What do you think of their other programs? I’ve purchased the powerlifting (peaking) template as well, thinking I’d migrate to that after another cycle on the Physique template, even with no plans to compete anytime soon. I low-key miss lifting heavy shit sometimes… especially when this Physique template gets absurdly high in volume.
 
@trinity50 I've done the PL hypertrophy, PL strength and Physique. I love them all and feel set for life as far as programming.

PL hypertrophy is a nice middle ground between the other 2, but it is intense. You're looking at 7 sets of the main lifts.
 
@dynamitex Dr. Mike Israetel admitted that the PL templates are lacking, which is why they haven't updated them. He actually directs people to Juggernaut programs.
 
@trinity50 Saved this! Similar age, weight, and height. Have been working out for a year and a half and half gained noticeable muscle (just by feel), but also weight so am constantly going back and forth wondering how much is fat. Where’d you get your scans? Do you lift heavy or is it moderate weights and plyometrics?
 
@trinity50 What an awesome write up, thanks for posting this! I've just started using the Juggernaut AI app with an RP bulk and am really interested in how the shift to hypertrophy training will affect my body.
 
@mamaof4boys Hello! I lift 4x’s a week (full body, though each day emphasized certain body parts). I’m admittedly bad at maintaining an actual cardio routine. It varies by activity (hiking, impromptu bike rides, tossing around the football), but I’d say 1-2x’s a week of cardio on average. It’s not something I prioritize though.
 
@trinity50 I also had to stop my RP cut early due to brain fog. It gets so rough at the end. I'm sure some people can manage to go reverse diet back to maintenance and then cut again if they wanted but mentally I just never wanted to go through that again.

I'm currently trying to embrace the fact that I'm definitely a volume eater and have added as many veggies as possible per meal to fill me up.

These physique pictures are very helpful too. I'm trying to cut somewhat slowly but I'm so afraid of losing my strength gains. My strength died for a bit on an RP cut haha.
 
@trinity50 Awesome write up, thank you. The visual difference in body fat percentage from 21 down to 16 was super drastic, and I think many women will benefit from seeing that you only lost 2 lb of weight.
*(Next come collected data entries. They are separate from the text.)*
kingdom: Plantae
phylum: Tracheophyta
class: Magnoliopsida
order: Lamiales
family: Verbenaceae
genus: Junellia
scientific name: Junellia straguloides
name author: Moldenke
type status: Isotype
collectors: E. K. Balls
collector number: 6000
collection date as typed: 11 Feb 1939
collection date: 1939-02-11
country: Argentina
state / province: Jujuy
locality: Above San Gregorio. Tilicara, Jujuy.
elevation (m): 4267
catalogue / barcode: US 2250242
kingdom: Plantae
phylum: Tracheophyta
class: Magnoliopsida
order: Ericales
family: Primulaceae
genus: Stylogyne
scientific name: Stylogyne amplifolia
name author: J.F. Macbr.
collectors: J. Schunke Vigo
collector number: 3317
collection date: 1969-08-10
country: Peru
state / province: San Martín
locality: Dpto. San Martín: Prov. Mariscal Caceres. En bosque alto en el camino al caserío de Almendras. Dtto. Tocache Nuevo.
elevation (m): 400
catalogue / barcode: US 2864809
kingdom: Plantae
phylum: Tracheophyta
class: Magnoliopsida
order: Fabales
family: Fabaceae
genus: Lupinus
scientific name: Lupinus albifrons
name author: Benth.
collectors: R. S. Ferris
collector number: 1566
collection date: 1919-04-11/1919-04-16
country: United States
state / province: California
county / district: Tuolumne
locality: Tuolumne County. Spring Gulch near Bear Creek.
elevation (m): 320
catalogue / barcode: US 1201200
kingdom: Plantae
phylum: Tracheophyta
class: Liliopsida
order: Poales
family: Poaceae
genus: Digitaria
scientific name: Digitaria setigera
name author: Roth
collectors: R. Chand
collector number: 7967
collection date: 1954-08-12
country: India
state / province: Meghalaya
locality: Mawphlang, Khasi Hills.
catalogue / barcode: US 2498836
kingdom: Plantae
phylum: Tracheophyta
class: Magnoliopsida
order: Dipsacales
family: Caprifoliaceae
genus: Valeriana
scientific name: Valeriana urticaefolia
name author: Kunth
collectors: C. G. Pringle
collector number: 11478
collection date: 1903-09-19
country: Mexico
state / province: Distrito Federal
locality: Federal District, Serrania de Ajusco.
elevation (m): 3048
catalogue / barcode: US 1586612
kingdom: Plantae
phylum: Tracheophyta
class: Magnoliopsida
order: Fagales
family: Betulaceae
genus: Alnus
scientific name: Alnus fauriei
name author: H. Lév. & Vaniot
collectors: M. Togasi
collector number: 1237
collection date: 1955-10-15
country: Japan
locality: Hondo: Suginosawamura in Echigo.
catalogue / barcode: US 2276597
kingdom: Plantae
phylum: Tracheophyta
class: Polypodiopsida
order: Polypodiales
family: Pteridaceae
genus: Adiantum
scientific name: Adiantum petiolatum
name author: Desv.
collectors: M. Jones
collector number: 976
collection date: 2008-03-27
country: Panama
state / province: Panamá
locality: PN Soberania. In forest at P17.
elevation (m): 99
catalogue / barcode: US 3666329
I would love more details on the RT program, especially the diet, I am finishing up Athlean-X right now, and would love a change. If it's easier you can DM me. I am the same height and weight as you, with a slow old lady metabolism :)
 
@tkm Good observation! Another cool thing: Second pic vs. last pic — I’m 5 lbs heavier but with lower body fat.

Check out [Renaissance Periodization](renaissanceperiodization.com). The diet templates are customized to your current weight, which you can print out for a hard copy in the kitchen. They’ve got training templates too.